As such, Kinara added a new feature to the Ara-2 in its support for new data types, including Integer 4 and MSFP16. With support for these new datatypes, Ara-2 adds support for TensorFlow Lite and PyTorch pre-quantized networks, which broadens the chip's applicability across various AI models, allowing for more flexible and efficient data processing. 

A system-level block diagram of the Ara-2


Moreover, the Ara-2 sees a big upgrade in memory capacity, with up to 16 GB of LPDDR4/DDR4X per chip. This has big implications for edge processing. "With 16 GB of LPDDR4 DRAM, a single Ara-2 can support up to 30 billion parameters in int4, meaning that it could run an entire large language model on the edge,” says Annavajjhala.

In terms of performance, the chip also offers benefits over its predecessor. Capable of generating a stable diffusion image in about 10 seconds per image, the new chip offers generative AI performance that is 5× to 8× better than the Ara-1. For vision models, the Ara-2 is capable of running Resnet50 with a 2 ms latency.


Comparison With Nvidia GPU

Comparatively, the Ara-2 aims to position itself as a more cost-effective and power-efficient alternative to conventional solutions like an Nvidia T4 GPU.

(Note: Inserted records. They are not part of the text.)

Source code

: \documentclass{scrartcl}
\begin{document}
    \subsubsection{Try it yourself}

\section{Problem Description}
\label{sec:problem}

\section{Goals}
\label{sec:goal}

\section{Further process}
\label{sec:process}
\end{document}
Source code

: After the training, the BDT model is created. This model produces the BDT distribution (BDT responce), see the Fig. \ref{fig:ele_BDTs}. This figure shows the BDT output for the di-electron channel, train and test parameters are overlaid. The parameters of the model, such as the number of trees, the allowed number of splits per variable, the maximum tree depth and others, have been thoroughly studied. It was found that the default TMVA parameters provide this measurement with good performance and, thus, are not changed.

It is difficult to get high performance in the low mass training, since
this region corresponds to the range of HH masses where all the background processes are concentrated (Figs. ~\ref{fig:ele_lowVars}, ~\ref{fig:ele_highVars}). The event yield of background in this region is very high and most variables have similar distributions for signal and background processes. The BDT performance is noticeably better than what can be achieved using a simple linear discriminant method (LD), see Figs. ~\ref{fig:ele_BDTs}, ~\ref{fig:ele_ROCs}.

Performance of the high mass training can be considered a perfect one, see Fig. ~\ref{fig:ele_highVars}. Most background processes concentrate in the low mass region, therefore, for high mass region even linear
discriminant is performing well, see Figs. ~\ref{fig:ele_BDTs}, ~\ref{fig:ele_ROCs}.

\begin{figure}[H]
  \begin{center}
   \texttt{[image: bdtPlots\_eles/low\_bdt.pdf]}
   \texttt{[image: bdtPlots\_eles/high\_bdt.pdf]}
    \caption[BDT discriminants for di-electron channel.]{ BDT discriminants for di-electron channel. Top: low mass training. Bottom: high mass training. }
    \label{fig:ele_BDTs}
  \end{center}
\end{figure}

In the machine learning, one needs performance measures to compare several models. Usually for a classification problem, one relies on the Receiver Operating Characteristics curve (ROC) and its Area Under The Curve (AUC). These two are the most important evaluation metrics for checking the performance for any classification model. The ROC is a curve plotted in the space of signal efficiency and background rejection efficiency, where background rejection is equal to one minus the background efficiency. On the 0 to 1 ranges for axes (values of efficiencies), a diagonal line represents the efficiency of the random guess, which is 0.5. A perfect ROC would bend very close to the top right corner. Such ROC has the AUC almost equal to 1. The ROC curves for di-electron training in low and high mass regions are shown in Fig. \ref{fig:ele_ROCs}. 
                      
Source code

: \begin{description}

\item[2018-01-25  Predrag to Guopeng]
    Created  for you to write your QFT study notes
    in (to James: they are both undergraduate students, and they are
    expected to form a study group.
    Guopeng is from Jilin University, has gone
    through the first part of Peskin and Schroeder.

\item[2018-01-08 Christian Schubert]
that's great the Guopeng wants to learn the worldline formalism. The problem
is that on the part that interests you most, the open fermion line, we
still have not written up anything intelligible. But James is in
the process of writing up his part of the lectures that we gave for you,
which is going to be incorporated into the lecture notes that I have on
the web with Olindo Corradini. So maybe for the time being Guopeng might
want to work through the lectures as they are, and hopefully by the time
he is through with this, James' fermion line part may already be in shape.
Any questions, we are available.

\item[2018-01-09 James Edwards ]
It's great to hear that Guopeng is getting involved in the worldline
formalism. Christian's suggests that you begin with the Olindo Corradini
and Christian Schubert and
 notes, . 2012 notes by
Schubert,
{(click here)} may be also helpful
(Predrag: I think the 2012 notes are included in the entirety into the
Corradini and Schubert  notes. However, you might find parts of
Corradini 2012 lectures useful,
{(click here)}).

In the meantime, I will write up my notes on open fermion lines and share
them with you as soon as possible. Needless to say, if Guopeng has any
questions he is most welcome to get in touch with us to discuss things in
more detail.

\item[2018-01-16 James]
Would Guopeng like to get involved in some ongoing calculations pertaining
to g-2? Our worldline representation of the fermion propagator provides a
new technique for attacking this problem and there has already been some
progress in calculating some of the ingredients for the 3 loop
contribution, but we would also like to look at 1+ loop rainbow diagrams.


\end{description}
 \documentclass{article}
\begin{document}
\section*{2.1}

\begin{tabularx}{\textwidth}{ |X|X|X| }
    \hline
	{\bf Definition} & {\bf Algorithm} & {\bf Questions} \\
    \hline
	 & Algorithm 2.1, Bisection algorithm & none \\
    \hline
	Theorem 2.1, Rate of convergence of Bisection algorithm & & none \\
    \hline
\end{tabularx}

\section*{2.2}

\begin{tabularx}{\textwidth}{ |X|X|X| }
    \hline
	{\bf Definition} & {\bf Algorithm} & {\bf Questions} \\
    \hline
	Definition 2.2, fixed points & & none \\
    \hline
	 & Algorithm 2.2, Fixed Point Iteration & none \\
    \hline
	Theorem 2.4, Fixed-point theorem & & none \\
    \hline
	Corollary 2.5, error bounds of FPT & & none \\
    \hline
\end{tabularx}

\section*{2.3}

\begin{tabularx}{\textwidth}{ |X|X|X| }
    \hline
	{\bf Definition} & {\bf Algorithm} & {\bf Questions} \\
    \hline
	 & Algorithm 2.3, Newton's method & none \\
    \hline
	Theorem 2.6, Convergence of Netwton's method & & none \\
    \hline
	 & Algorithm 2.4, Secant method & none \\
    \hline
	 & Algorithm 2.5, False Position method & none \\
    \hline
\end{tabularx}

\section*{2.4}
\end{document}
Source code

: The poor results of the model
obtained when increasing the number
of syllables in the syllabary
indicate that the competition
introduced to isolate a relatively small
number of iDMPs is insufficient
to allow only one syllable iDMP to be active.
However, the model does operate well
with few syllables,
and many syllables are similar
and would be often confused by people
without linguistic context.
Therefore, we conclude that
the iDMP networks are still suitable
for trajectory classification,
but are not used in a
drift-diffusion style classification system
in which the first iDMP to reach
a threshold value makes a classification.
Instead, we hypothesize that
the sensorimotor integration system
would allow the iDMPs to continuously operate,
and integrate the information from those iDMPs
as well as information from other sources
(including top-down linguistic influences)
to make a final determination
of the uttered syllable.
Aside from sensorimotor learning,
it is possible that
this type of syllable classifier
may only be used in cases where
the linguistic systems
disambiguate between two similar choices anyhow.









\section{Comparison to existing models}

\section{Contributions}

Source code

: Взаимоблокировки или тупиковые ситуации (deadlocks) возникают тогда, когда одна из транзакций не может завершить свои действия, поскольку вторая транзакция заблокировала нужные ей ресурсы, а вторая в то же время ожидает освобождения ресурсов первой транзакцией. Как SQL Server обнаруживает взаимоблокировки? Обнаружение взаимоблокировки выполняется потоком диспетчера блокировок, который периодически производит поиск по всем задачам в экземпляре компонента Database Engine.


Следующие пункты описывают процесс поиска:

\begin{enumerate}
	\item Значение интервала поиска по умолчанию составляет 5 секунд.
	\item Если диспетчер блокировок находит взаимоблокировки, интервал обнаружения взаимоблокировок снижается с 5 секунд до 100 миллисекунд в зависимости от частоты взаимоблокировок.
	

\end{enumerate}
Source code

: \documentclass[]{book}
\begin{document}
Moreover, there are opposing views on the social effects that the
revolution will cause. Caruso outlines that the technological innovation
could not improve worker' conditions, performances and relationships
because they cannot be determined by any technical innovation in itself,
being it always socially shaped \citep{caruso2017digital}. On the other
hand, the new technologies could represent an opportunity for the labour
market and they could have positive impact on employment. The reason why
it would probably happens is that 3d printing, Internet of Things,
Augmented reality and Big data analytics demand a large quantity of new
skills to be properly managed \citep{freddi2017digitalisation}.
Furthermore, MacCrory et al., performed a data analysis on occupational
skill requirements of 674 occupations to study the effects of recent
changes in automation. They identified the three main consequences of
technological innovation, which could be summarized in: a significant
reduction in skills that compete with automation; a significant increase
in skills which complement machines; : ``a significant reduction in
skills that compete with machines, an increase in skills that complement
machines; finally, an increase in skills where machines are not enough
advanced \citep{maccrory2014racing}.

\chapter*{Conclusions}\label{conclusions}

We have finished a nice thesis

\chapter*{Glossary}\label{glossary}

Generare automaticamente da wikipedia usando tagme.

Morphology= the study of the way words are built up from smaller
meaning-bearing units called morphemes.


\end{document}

While the Ara-2 may not be able to compete with the Nvidia T4 family with respect to raw performance, it does claim to have wins with respect to performance per dollar and performance per watt. Kinara’s Ara-1 processor is already used by many of the top US retailers.

“The reason that many top US retailers choose us is because we lead the industry in total cost of ownership (TCO), and we also have the best computational efficiency in terms of performance per dollar,” says Annavajjhal.

The Ara-1 versus the Nvidia T4 in terms of performance per dollar



Part of this efficiency comes from two main architectural feats: dedicated dataflow engines and a unique AI compiler.

The dedicated dataflow engines enable software-defined Tensor partitioning and optimized routing for dataflow. This enables more efficient dataflow for any type of network architecture, resulting in lower power consumption and decreased latency.

The compiler, on the other hand, automatically determines the most efficient data and compute flow of any AI graph. This creates the most optimal execution plan for a given model, ensuring that performance and power are optimized. 

Explaining the architecture, Annavajjhala says that It's all software controlled. “The data engines have the capability of taking any n-dimensional tensor partition and route it to the compute units in a very flexible manner,” he says. “That also means that the compiler becomes a very important piece of the solution because there are literally thousands of ways of mapping any neural problem to the chip.”


“Our compiler does an optimization pass, evaluates that entire search space, and comes up with the optimal way of partitioning each subcomputation in the neural graph, mapping it to the compute units. It figures out what the data transfers need to be and creates an entire schedule while making sure that data reuse is maximized and the need for data movement is minimized.”


In this way, Kinara can ensure that its hardware runs AI models with the most performance and power efficiency possible.


Bringing Generative AI to the Edge

As generative AI gains in popularity, its growth may be hindered by the excessive costs of paying for server hours. For the future of generative AI, Kinara believes that a transition to the edge must be made. With their Ara-2 processor (sampling now), the company hopes that they can accelerate this shift to the edge, providing users with affordable generative AI that doesn’t sacrifice on cost.